Белая кость и выбитые по кругу символы, а в центре камушек – обычный, черный. Но я знала, что он не так прост, как кажется. В этом камушке был кусочек места, рядом с которым Хизер нашла меня. Я была слишком маленькой, чтобы его запомнить, и все же я точно знала, как оно выглядит. Черные, словно закопченные потусторонним пламенем сосны по кругу, как часовые и вечные стражи. Ни травинки в том кругу, ни цветка. Только лишайники и камни.

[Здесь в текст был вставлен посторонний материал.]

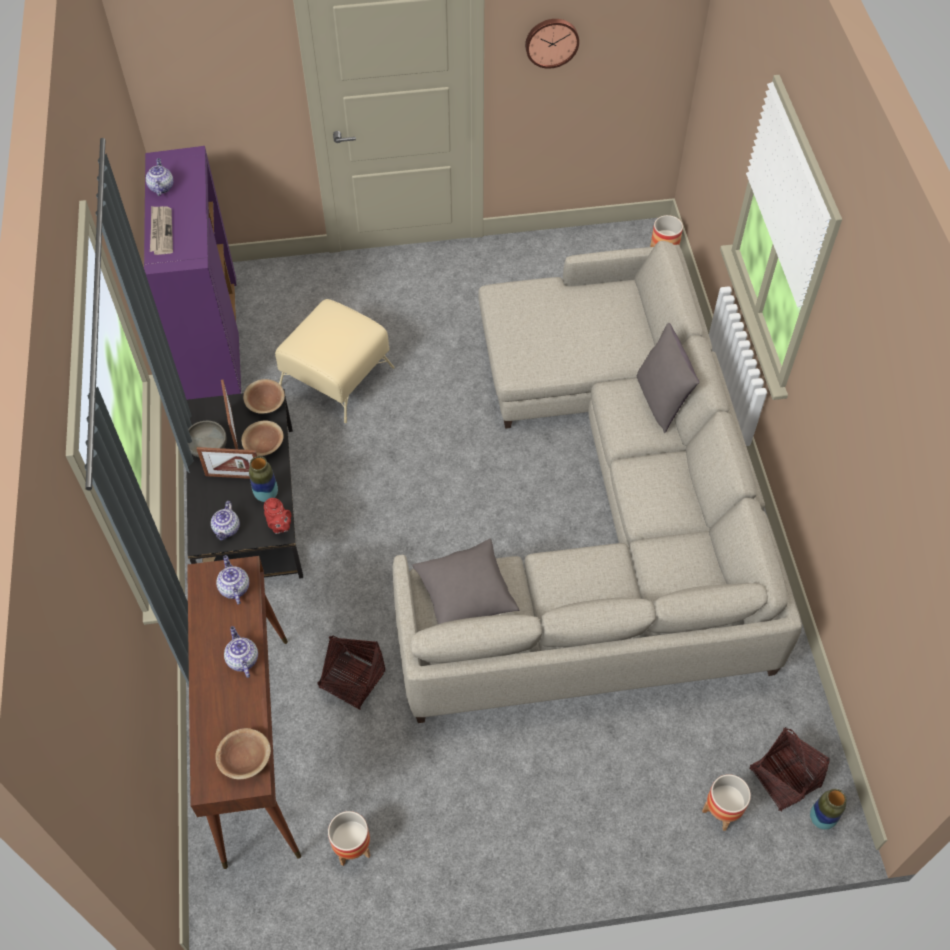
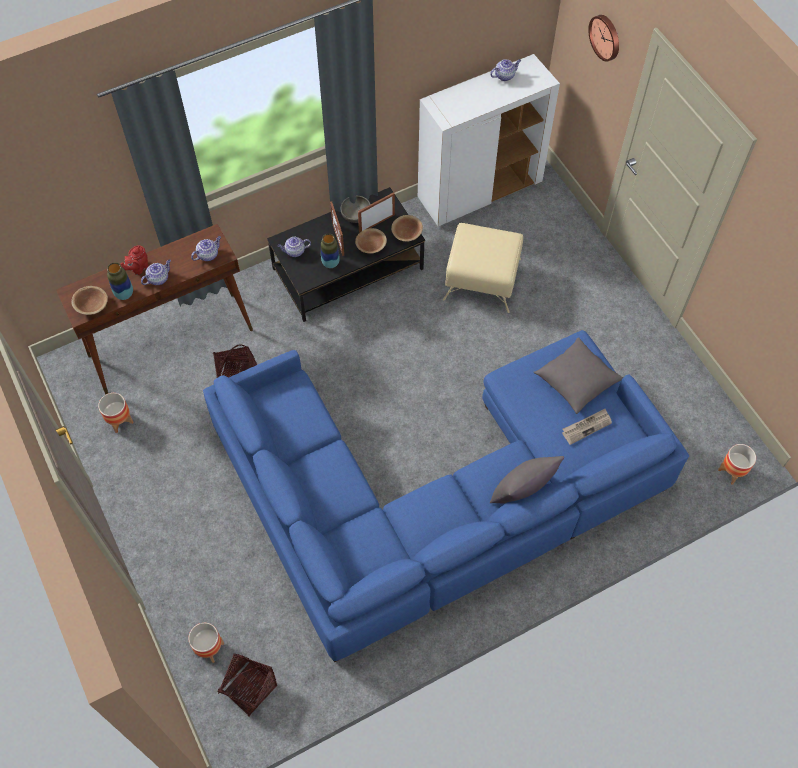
camera: 70 degrees right, 5 degrees up
purple cabinet [144,146,241,400] -> white cabinet [418,54,560,226]
newspaper [150,206,173,255] -> newspaper moved to [562,409,612,445]
red teapot [264,498,291,534] -> red teapot moved to [121,245,148,275]
beige sofa [393,241,802,723] -> blue sofa [203,330,689,663]
grey pillow [412,539,519,624] -> grey pillow moved to [534,337,623,414]
wall clock [525,19,579,69] -> wall clock moved to [588,15,619,62]
vase [810,789,846,830] -> vase moved to [107,262,133,300]

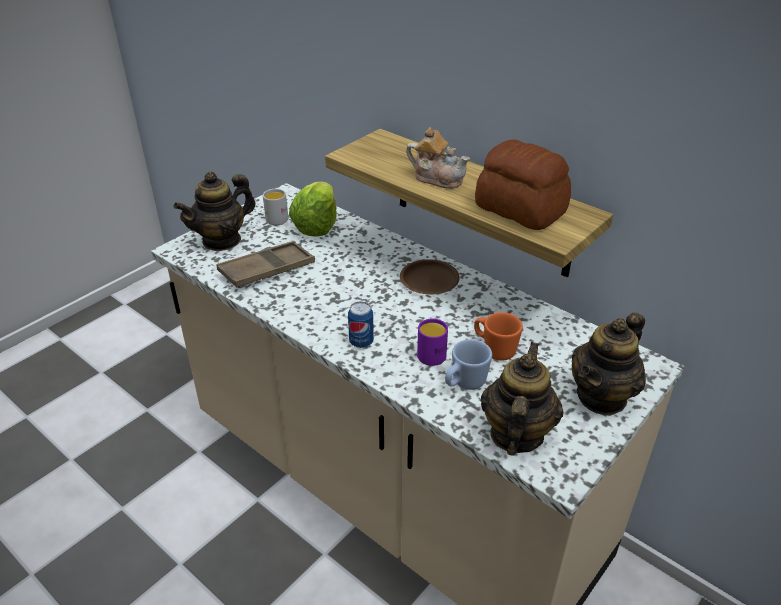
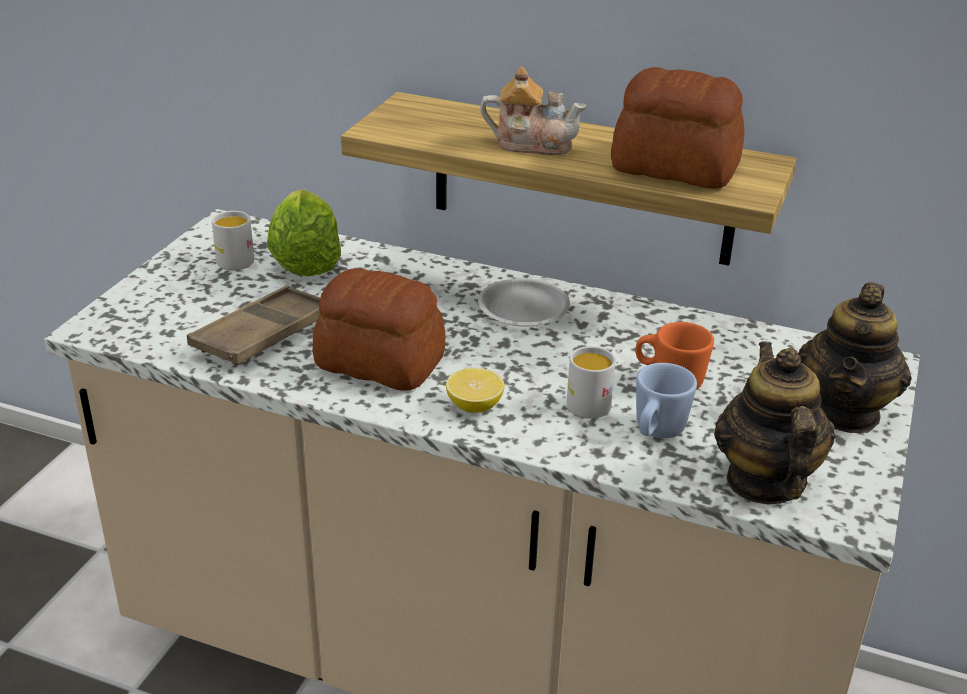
camera: 20 degrees left, 5 degrees down
teapot [174,171,256,251] -> none
can [348,301,374,348] -> lemon [446,368,505,413]
brown plate [400,259,460,295] -> white plate [478,278,570,327]
purple mug [417,318,448,366] -> white mug [566,346,616,419]
none -> bread [312,268,446,390]

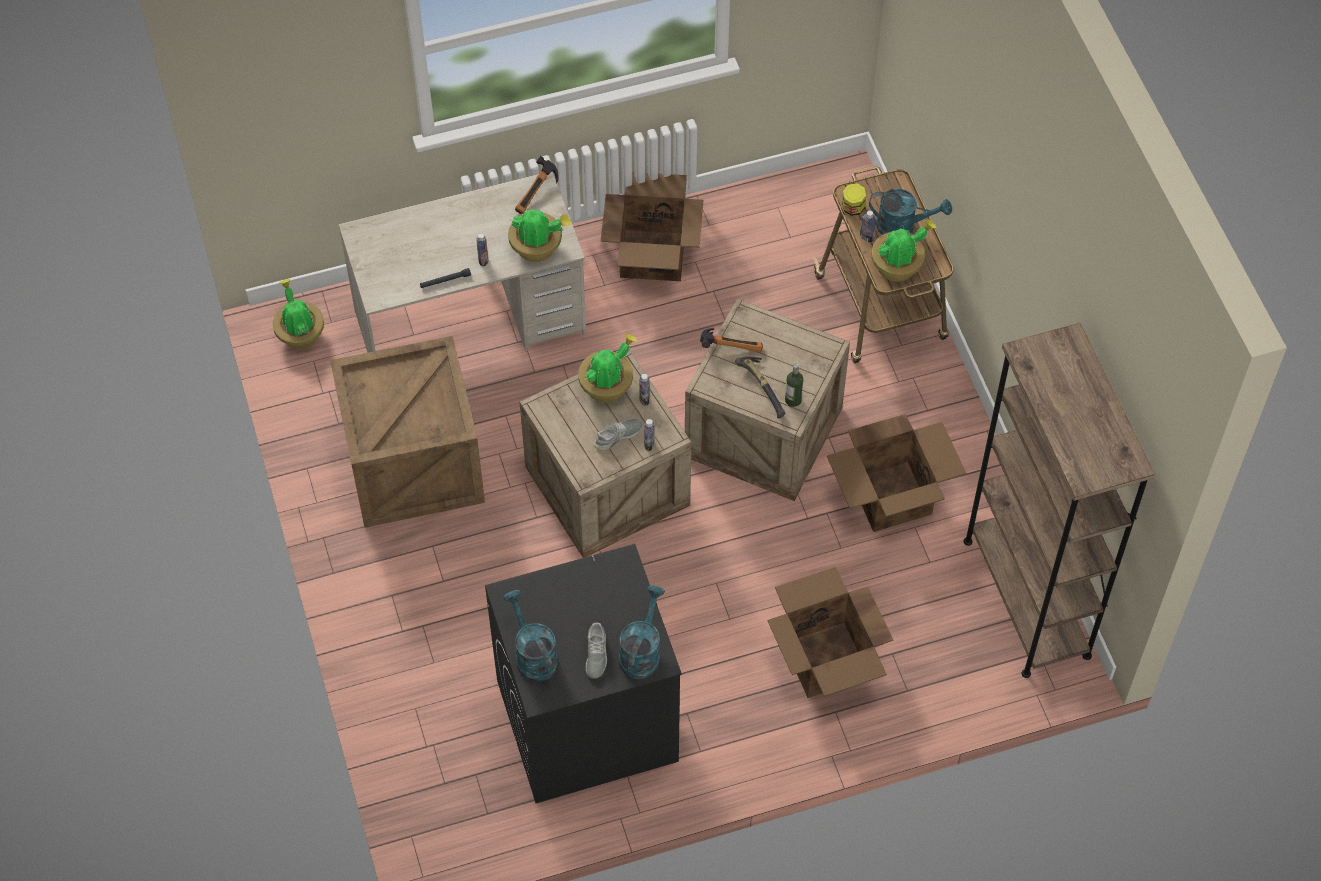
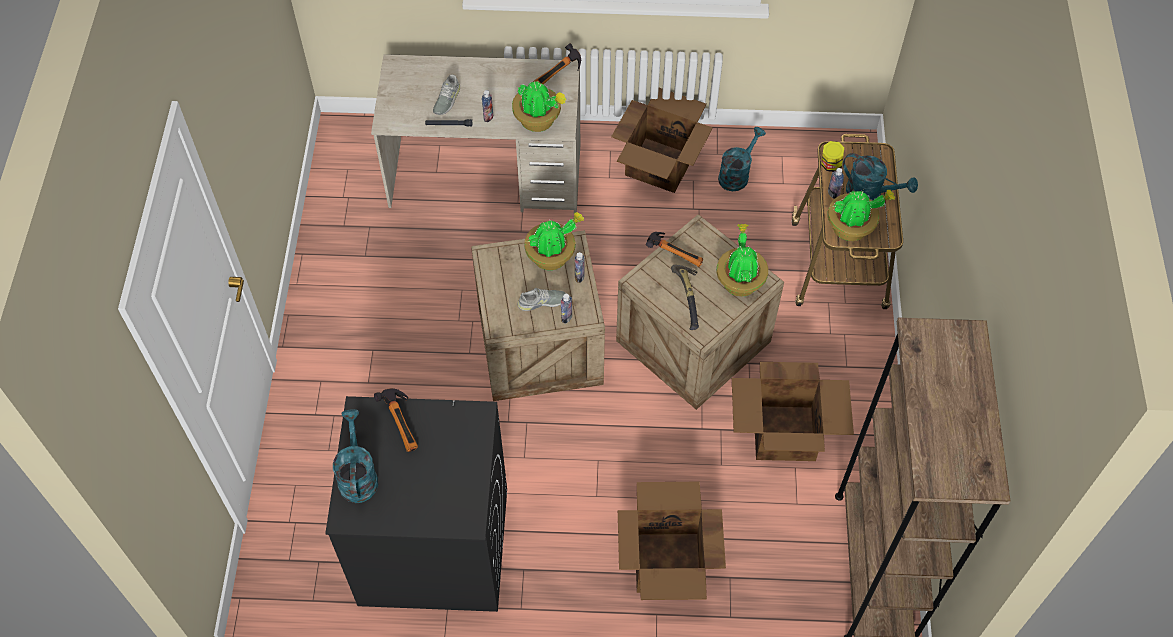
camera: 20 degrees right, 0 degrees up
potted plant [273,279,324,350] -> potted plant moved to [716,224,768,297]
crate [330,336,485,528] -> none
grey shoe [586,622,607,678] -> grey shoe moved to [433,75,460,115]
turquoise watering can [619,585,665,679] -> turquoise watering can moved to [718,127,765,191]
bottle [785,363,803,407] -> none
none -> hammer [374,388,418,452]

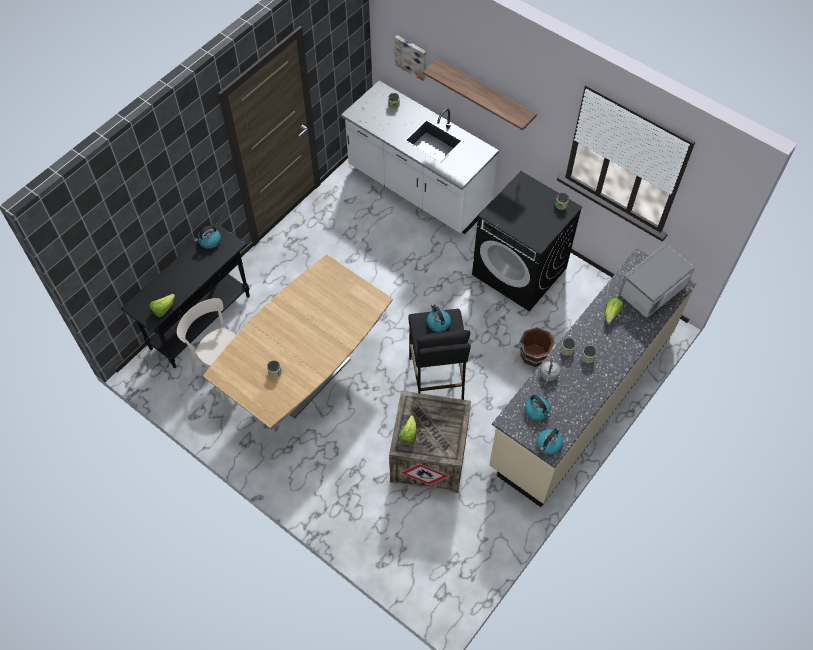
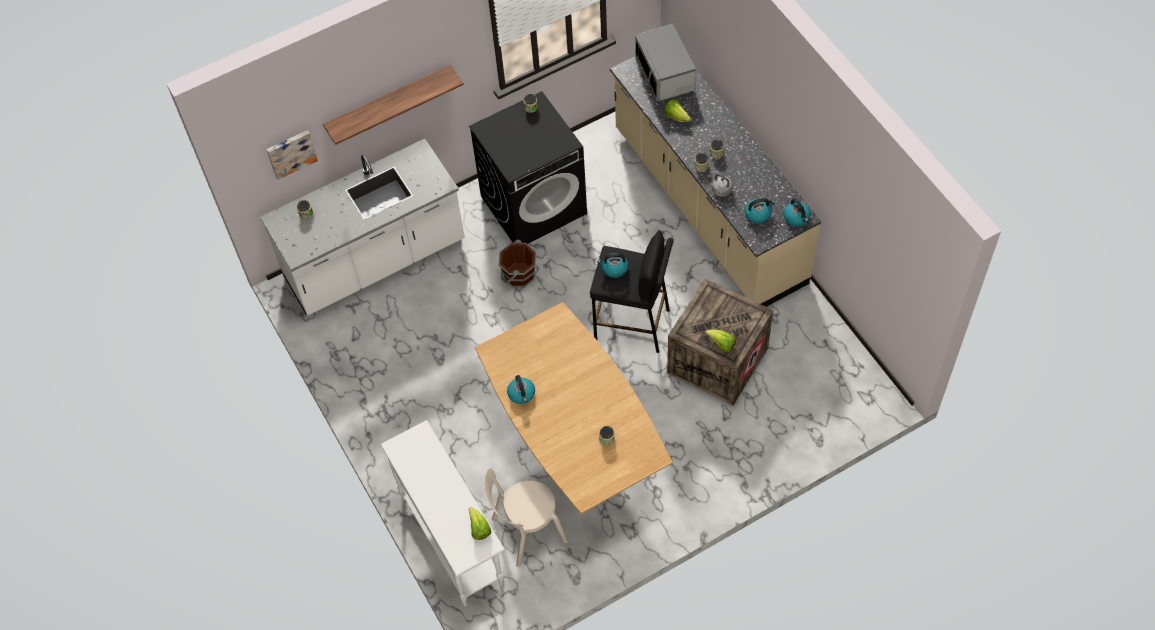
camera: 65 degrees left, 0 degrees up
black console table [121,223,250,368] -> white console table [380,420,505,606]
kettle [195,225,221,249] -> kettle moved to [507,375,535,404]
brown bucket [514,327,555,368] -> brown bucket moved to [498,240,536,287]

А за ними – насыпь. Огромная. Черная. Страшная. И в то же время… манящая. Там звучит песня, не слышимая уху, но ощутимая душой. И огни горят, хотя никто не зажигает. А под насыпью провал. И если подойти ближе, он откроется, впустит… а вот обратно уже не вернешься.
Курган.
Я мотнула головой. Вязкие мысли, наполняющие голову, затянули взгляд темнотой. Я таких мыслей боялась, будто Курган звал меня, заставлял думать о той насыпи… это было страшно.
Приходя, эти мысли не отступали, как я не старалась…
И тут образ Кургана вдруг поблек, отодвинутый мужской рукой. Дмитрий-Мирт снова заполнил мои мысли, да так собственнически, словно был хозяином и моей головы, и самой черной насыпи! И никакого страха не осталось. Только жар, снова обжёгший щеки, стоило вспомнить эту чертову мокрую рубашку. И брюки. Тоже мокрые. А еще – лопух. И почему-то смеяться мне уже не хотелось.